Healthy Office Lunch Ideas
This blog has not been approved by your local health department and is not intended to provide diagnosis, treatment, or medical advice.
By Jessica Levinson MS, RDN, CDN
When the clock strikes noon at your office, do you run out the door to the closest deli or whip out your reusable container filled with a homemade sandwich or leftovers from the night before? If you opt for the former, you may be eating away at your hard-earned savings and you’re likely consuming more calories, fat, sodium, and added sugar than you would with a homemade meal.
Packing a healthy office lunch takes a little planning and forethought to ensure you don’t end up with a soggy tuna sandwich or get bored of the same two or three options every week, but it can be done.
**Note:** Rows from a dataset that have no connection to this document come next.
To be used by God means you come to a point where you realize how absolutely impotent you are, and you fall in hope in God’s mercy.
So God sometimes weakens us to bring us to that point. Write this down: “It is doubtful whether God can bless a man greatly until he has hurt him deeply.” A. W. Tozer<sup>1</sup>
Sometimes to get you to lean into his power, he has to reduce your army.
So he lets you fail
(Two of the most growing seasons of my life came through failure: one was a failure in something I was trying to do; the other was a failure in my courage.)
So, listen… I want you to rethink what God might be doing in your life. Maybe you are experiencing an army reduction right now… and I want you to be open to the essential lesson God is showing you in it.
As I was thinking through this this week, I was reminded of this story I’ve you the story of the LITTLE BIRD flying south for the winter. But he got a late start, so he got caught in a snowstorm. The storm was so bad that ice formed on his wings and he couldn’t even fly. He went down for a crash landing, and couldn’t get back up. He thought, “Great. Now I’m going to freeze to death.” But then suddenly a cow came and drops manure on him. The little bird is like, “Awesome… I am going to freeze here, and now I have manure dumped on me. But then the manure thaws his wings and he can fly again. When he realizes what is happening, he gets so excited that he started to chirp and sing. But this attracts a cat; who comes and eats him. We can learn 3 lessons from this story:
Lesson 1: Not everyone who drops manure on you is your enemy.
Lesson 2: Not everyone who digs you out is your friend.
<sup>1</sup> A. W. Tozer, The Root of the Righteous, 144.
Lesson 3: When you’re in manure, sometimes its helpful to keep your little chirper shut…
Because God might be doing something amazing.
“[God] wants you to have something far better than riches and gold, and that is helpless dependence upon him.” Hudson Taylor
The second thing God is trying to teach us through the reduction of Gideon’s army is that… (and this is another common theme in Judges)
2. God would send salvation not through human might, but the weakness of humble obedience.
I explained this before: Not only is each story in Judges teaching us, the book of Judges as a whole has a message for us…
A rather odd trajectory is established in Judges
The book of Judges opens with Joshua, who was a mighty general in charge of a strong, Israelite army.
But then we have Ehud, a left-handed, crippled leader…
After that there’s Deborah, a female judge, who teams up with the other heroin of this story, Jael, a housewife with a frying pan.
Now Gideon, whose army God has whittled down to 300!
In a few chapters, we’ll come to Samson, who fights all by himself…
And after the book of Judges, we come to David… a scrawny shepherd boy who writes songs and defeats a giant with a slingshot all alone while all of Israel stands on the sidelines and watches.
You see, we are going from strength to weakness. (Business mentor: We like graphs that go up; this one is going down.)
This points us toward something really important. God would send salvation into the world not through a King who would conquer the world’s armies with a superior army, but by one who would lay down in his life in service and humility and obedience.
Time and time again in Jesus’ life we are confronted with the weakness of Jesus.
Depending on your schedule, it may make sense for you to pack lunch the night before, the morning of, or if your office has a kitchen area you may even be able to assemble lunch on the job.
Components of A Healthy Office Lunch
Breakfast may be the most important meal of the day to jumpstart your metabolism, but a balanced lunch is what will give you the energy to get through the day. The three most important components of a healthy lunch are lean protein, complex carbohydrates and healthy fat. This trio provides you with the building blocks of a satiating lunch that won’t leave you falling asleep at your desk.
Whether you’re having a salad or sandwich for lunch or filling a bento box with a variety of ingredients, make sure you have the following:
- Lean protein: Canned fish, grilled chicken, hard-boiled eggs, baked tofu, nut butter, beans/legumes, low-fat dairy
- Grains or starchy vegetables: Whole grain bread/wraps, quinoa, brown rice, pasta, beans, potatoes, sweet potatoes, corn, peas
- Non-starchy vegetables: Leafy greens, cucumbers, carrots, beets, broccoli, tomatoes, onions
- Healthy fats: Avocado, nuts, olive oil, chia seeds, hemp hearts
As you plan your lunches for the workweek, keep in mind things you want to limit. Refined carbs like white bread digest quickly, which can leave you feeling hungry within an hour of eating. It’s best to avoid heavy food that will make you feel sluggish like a bowl of pasta, sandwich subs or a cheeseburger and fries. Skip the bag of chips, candy bars and sugary drinks, none of which provide fuel for the afternoon. If you need something extra, stick with fresh fruit instead.
6 Simple, Healthy Lunches
Here are a few easy and healthy office lunch ideas that can be made in advance or when your belly rumbles at lunchtime.
Greek grain salad
Use boiling water or a microwave to cook quinoa, brown rice or whole grain combinations, then toss with chopped cucumbers, tomatoes, olives, feta cheese and balsamic vinaigrette. Add leftover grilled or rotisserie chicken or a can of salmon to boost the protein content.
Soup and sandwich
Mash canned tuna with olive oil- or avocado oil-based mayonnaise, dried cranberries and diced apples. Spread on a wrap or tortilla, roll up, and cut in half or in pinwheels. Have with a side salad or raw vegetables.
Top whole grain bread with sliced or mashed avocados and salt and pepper. Get creative with toppings depending on what you have on hand and taste preferences. Some ideas to try:
- Tomatoes and feta cheese
- Smoked salmon and everything bagel seasoning
- Sliced hard-boiled eggs and hemp seeds
- Sliced peaches and balsamic glaze
Double your dinner recipe the night before so you have enough to bring to work the next day. Stews and soups are always better the next day, cooked salmon is just as delish cold or at room temperature, and most casseroles warm up well in the microwave.
Don’t miss out on the camaraderie of your lunch break and help your office mates save money and eat healthier too. Plan a weekly lunch-club in which everyone brings one item for the lunch spread.
Whether or not you bring lunch from home, it’s always a good idea to have some shelf-stable foods in your desk drawer for when those hunger pangs strike. Nuts and seeds, dried fruit, beef jerky and meat snacks, soup cups and whole grain crackers are all good options. Bring whole fruits like apples, bananas, and pears, pre-cut fruit from home and sliced veggies to round out your meals.